San Antonio-based KENS 5 recently aired a story of a father who walks his two young children across the Mexico-Texas border daily so they can attend school in the U.S. The trek is worth it, he says.

“It’s ugly across the border,” José Luis Dominguez told the TV station. “Kids are being abducted. It’s better here [in the U.S.], safer, knowing that nothing will happen.”

Children like Dominguez’s can be found from Calexico, California, to El Paso, Texas, where there’s even a designated lane for the 800 to 1,400 students who cross the border from Ciudad Juárez to attend school, according to The New York Times. Many of the students are American citizens.

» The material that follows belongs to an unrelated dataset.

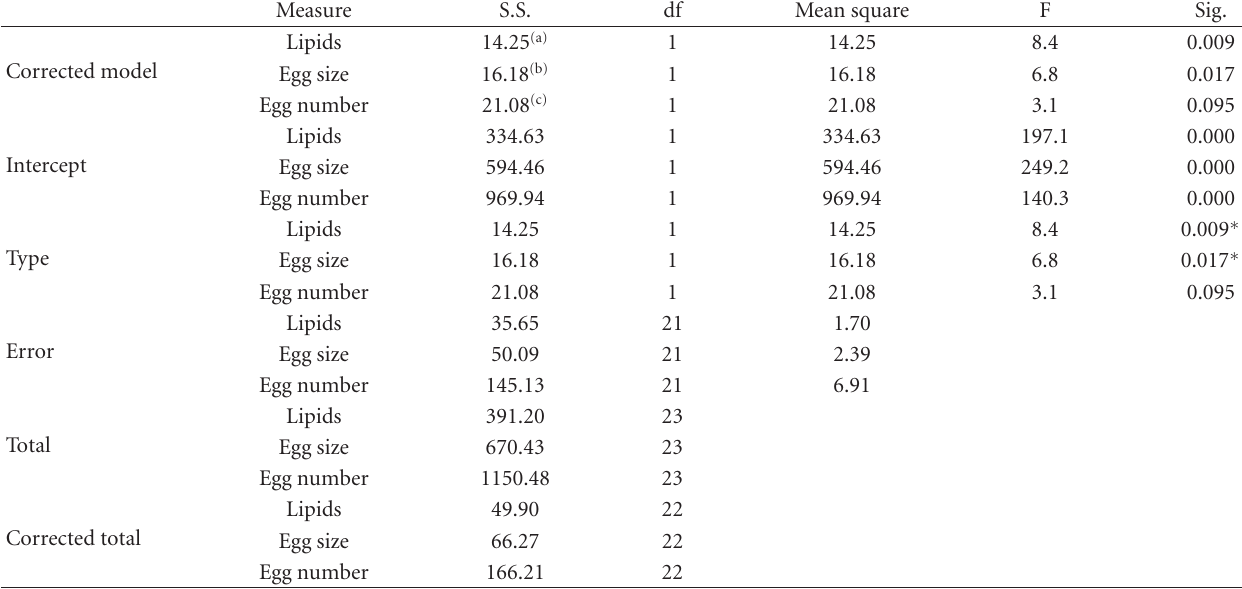
Table 3: ANOVA table showing the significant e ff ect of symbiont Type (C2, D) on pre- and postspawning lipids and egg size (mm 2 ) in Acropora millepora colonies before the bleaching. The corrected model shows the variation in the dependent variable by other e ff ects (other than the intercept) after correction for the mean. ∗ indicate significant results.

The 2012 article states that “although educational outcomes have greatly improved in Mexico, low high school graduation rates and high attrition rates in the northern industrial states of Baja California and Chihuahua ‘hinder development of a highly educated work force,’” according to a University of San Diego Trans-Border Institute study. This gives people a ”strong incentive” to cross the border, one scholar told the publication.

In a BuzzFeed video from earlier this year, a student at the University of California, Irvine, says she crossed the border into California from Tijuana, Mexico, for 10 years after her parents decided one day that their children should learn English. She and her siblings woke up at 3 a.m. each day and initially crossed the border by car, and later by walking across and traveling to school on a trolley and then a bus.

The Washington Post’s Lyndsey Layton wrote a story in 2013 about a Columbus, New Mexico school district, where educating children who lived across the border in Palomas, Mexico was a longstanding tradition — albeit, a controversial one.

“The tide of students washing over the border has drawn muted complaints from some local residents over the cost to U.S. taxpayers. But most accept the arrangement as a simple fact of life on the border, which feels like an artificial divide between communities laced together by bloodlines, marriage and commerce,” she reported.

Families who live in Mexico are able to secure an American education for their children either through charter schools or tuition programs, KENS 5 reports. According to BuzzFeed, this access is also sometimes attained through owning property in the U.S. or obtaining a student visa to attend a private school.

Though the exact numbers of students who do this are unknown, The New York Times article states, ”their presence reflects the daily complexities of border life — among them, economic and educational disparities between the United States and Mexico and families splintered by deportation and unemployment.”